I grew up on power boats, but have never owned or piloted sailboats before (well, other than Lasers).
I'd like to get into sailing, in Boston, and have the option to buy either a 24' Columbia Challenger, for about $1,700, or a 22' Columbia for about $500 (or maybe even free, since the person needs to get the boat off of his mooring).
The difference is as follows:
The 24 has new hull paint, decent condition sales, full electronics, decent motor, dodger, new lines, etc. Its about 1,700.

The 22 needs a full new coat of paint, possibly new gel coat on the deck, has no electronics, has a torn mainsail, needs new jibs, and has an older motor. It can be had for maybe 500, or maybe even free, possibly.

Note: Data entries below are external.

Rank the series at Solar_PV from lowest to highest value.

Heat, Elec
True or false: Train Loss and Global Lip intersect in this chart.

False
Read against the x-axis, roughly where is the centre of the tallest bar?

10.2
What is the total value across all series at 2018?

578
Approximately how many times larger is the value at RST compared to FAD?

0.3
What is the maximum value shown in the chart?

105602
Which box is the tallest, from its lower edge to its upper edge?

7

What, in all of your opinions, is the better boat to get?


----------



## 7tiger7 (May 30, 2006)

Anyone have any thought? Comments? Please?


----------



## Jotun (May 4, 2006)

I've never sailed either boat, but I would say go with the 24. It sounds like it's in much better shape and you would probably spend as much or more bringing the 22 around.


----------



## Faster (Sep 13, 2005)

"Free" boats usually fall into the "you get what you pay for" category, and in any case "free" is a misnomer.
If you can get a decent boat in decent shape for under $2G then I say go for it, but do what you can (ask around, get some expert advice on specific boat) to ensure that it, too, is not a waste of money. Spending on a survey is the best way, but at that price you may have a hard time justifying a $3-400 fee even though that is the way to go.
One thing to keep in mind - as a cheap starter boat it may be fine for a while... if this works out for you, "2-foot-itis" will rear its head in short order. Will you be stuck with a hard-to-sell knocker as you try to move up? One thing you don't want to be is a reluctant 2-boat owner.


----------



## Jim H (Feb 18, 2006)

I'd go for the boat with the best hull shape beneath the waterline, the better sail/displacement ratio, and the better performer in light air.

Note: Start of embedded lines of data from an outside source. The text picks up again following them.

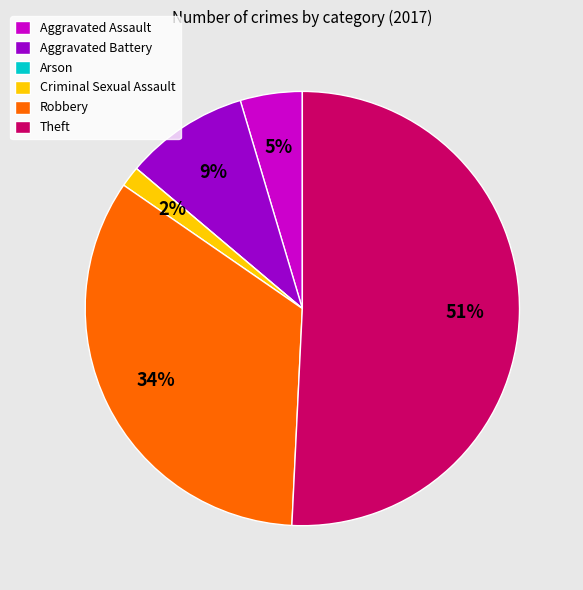

What percentage is the Criminal Sexual Assault slice, to the nearest percent?

2%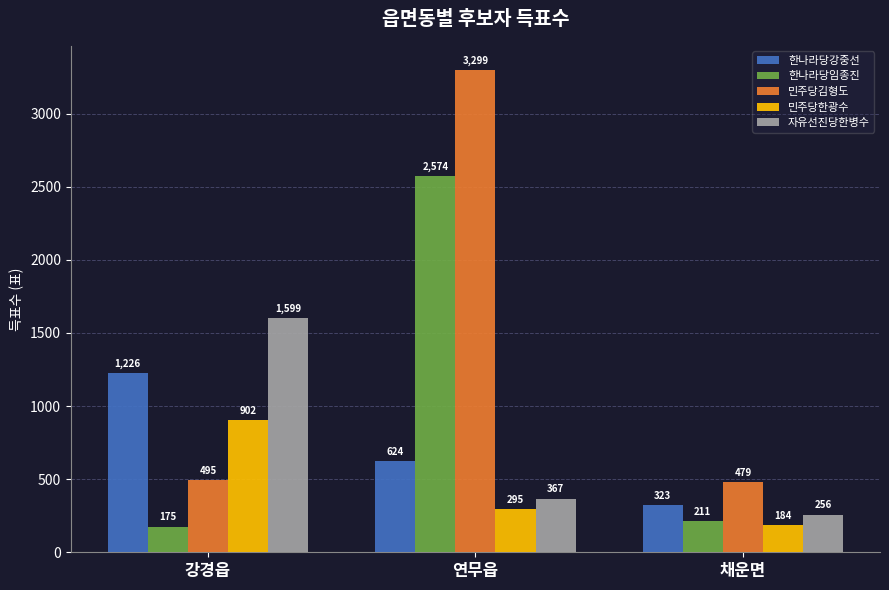

What is the label of the 2nd bar from the left?

연무읍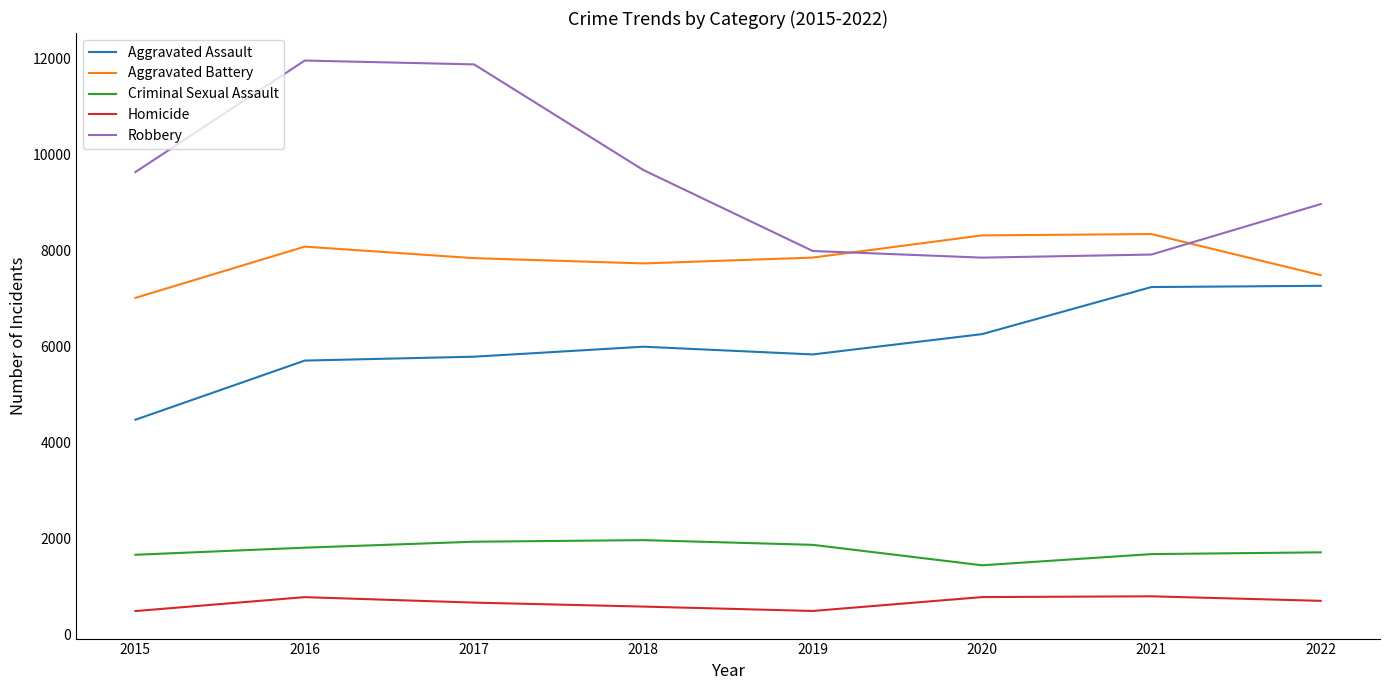

True or false: Aggravated Assault and Robbery cross at least once.

False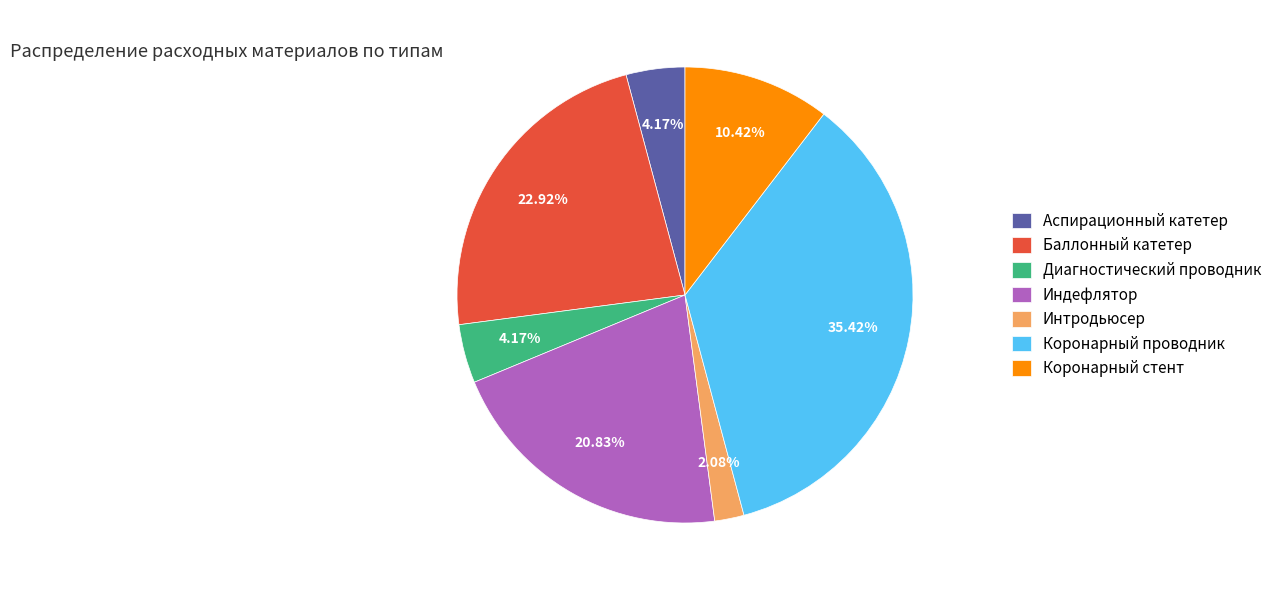

To the nearest percent, what is the combined percentage of Интродьюсер and Индефлятор?

23%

I've seen a Columbia 24 Challenger, and it's a cute pocket cruiser design, but the wetted surface beneath the waterline is pretty major, and I got the sense that it would be anything but a light air boat. You should check a copy of "Royce's Sailing Ilustrated" out of the library, since that author owned and taught sailing lessons for years on a Columbia 24 Challenger, and loved it. He was in So. Cal., however, and had plenty of wind.

I've never seen a Columbia 22, but from pics online it appears that they are more of a fin keel design with less wetted surface. If the sail/displacement ratio was better, and the underbody was more modern, I'd likely go for the 22 for a first keel boat. It will likely be easier to sail in light air conditions, easier to dock, and possibly more responsive and fun as a first boat.

Going for something heavier with more room below may be what you want in the future, but be aware of the drawbacks before making it your first boat. Let us know what you decide.

Jim H


----------



## sailingdog (Mar 19, 2006)

Another good place to check is the Practical Sailor magazine Sailboat buyer's guide. Most people I know say it is worth the money, about $50 or so.


----------